_What you need to do_
Scan the records beneath this line for the line holding "c. For subsequent" and the line holding "docker,pull bamos/openface docker", then transcribe exactly those two and all lines between.

Source texts of formatted documents

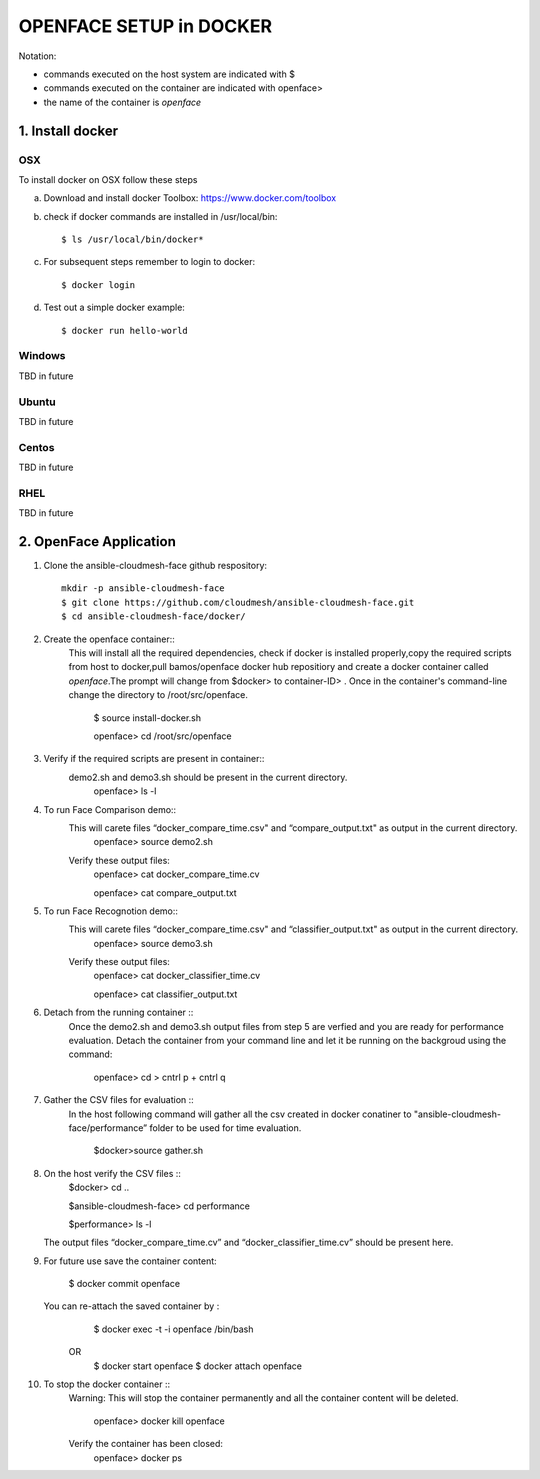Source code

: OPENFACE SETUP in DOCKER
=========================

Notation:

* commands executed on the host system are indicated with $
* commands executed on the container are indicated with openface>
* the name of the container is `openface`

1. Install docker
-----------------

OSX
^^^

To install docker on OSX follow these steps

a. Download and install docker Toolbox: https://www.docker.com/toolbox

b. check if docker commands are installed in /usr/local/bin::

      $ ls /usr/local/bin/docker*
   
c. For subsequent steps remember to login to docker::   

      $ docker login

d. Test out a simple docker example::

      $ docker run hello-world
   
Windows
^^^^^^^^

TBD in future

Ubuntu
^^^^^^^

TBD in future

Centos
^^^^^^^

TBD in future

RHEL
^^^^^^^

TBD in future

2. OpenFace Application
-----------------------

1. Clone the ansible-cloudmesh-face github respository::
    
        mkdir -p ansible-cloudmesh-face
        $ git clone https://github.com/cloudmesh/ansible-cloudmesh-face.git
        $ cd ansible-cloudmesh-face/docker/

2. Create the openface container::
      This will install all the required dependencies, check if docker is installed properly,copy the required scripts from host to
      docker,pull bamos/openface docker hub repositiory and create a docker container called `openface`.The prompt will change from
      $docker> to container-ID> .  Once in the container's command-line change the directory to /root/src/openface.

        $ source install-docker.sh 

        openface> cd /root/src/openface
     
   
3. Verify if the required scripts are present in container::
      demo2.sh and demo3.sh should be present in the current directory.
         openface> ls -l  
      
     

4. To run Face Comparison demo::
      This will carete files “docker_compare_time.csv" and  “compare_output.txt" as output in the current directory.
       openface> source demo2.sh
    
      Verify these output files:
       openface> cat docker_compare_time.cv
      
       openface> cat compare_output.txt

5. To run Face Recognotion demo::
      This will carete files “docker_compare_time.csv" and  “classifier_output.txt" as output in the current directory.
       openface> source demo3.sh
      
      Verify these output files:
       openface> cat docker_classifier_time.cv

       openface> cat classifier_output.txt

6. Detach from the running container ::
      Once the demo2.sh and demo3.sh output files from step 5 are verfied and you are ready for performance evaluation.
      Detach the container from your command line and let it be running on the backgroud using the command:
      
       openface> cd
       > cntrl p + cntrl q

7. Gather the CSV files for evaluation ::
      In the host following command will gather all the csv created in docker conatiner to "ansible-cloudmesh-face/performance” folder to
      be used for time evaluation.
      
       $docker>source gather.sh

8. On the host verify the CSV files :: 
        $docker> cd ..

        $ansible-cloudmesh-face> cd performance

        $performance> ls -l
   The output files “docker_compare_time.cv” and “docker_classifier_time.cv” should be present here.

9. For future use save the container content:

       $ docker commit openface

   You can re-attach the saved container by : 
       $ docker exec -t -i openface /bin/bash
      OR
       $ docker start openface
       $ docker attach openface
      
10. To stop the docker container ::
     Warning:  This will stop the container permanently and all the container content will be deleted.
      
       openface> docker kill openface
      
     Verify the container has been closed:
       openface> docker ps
--
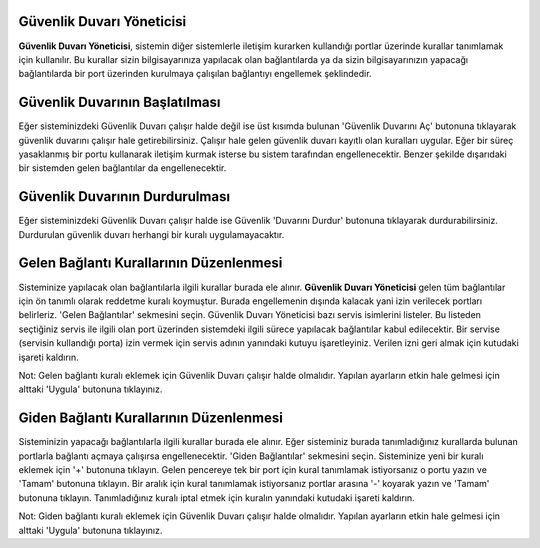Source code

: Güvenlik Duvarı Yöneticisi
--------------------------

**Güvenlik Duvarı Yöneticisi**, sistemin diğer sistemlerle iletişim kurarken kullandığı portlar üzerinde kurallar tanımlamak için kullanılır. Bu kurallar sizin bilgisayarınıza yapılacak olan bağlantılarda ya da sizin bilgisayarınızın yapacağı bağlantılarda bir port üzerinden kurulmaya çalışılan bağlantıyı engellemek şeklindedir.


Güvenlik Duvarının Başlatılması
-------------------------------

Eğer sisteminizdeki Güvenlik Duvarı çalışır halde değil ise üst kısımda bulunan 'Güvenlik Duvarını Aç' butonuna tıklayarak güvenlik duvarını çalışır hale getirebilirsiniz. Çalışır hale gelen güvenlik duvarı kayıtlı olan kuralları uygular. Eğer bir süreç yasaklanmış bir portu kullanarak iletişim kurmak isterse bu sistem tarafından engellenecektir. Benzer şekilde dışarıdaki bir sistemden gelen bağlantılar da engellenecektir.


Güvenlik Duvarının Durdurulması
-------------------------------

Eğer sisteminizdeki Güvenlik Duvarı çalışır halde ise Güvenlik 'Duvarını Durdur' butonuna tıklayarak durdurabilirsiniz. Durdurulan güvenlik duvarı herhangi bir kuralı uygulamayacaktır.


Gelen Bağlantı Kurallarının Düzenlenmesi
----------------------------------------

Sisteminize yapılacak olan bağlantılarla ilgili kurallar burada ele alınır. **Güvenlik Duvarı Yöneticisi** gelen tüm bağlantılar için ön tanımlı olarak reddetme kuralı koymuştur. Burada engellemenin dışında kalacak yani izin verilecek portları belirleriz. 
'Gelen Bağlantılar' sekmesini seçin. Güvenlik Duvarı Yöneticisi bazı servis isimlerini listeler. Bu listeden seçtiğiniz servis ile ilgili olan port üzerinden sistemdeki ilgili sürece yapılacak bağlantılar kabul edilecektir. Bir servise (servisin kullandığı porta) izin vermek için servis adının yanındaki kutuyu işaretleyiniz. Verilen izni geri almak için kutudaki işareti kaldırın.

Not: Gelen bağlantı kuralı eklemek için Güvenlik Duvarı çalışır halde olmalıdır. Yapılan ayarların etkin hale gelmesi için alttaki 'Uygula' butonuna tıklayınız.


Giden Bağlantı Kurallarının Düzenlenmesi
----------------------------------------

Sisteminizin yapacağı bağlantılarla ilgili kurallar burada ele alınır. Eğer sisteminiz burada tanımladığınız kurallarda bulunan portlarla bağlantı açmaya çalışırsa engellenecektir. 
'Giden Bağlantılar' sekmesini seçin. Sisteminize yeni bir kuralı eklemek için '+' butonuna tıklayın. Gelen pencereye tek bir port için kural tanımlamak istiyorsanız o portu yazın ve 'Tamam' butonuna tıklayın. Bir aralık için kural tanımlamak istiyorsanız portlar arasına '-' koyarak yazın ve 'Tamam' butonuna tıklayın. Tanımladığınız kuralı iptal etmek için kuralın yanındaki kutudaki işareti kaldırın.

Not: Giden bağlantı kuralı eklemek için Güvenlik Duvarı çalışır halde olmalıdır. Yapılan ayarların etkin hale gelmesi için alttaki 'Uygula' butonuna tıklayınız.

_The completed task_
c. For subsequent steps remember to login to docker::   

      $ docker login

d. Test out a simple docker example::

      $ docker run hello-world
   
Windows
^^^^^^^^

TBD in future

Ubuntu
^^^^^^^

TBD in future

Centos
^^^^^^^

TBD in future

RHEL
^^^^^^^

TBD in future

2. OpenFace Application
-----------------------

1. Clone the ansible-cloudmesh-face github respository::
    
        mkdir -p ansible-cloudmesh-face
        $ git clone https://github.com/cloudmesh/ansible-cloudmesh-face.git
        $ cd ansible-cloudmesh-face/docker/

2. Create the openface container::
      This will install all the required dependencies, check if docker is installed properly,copy the required scripts from host to
      docker,pull bamos/openface docker hub repositiory and create a docker container called `openface`.The prompt will change from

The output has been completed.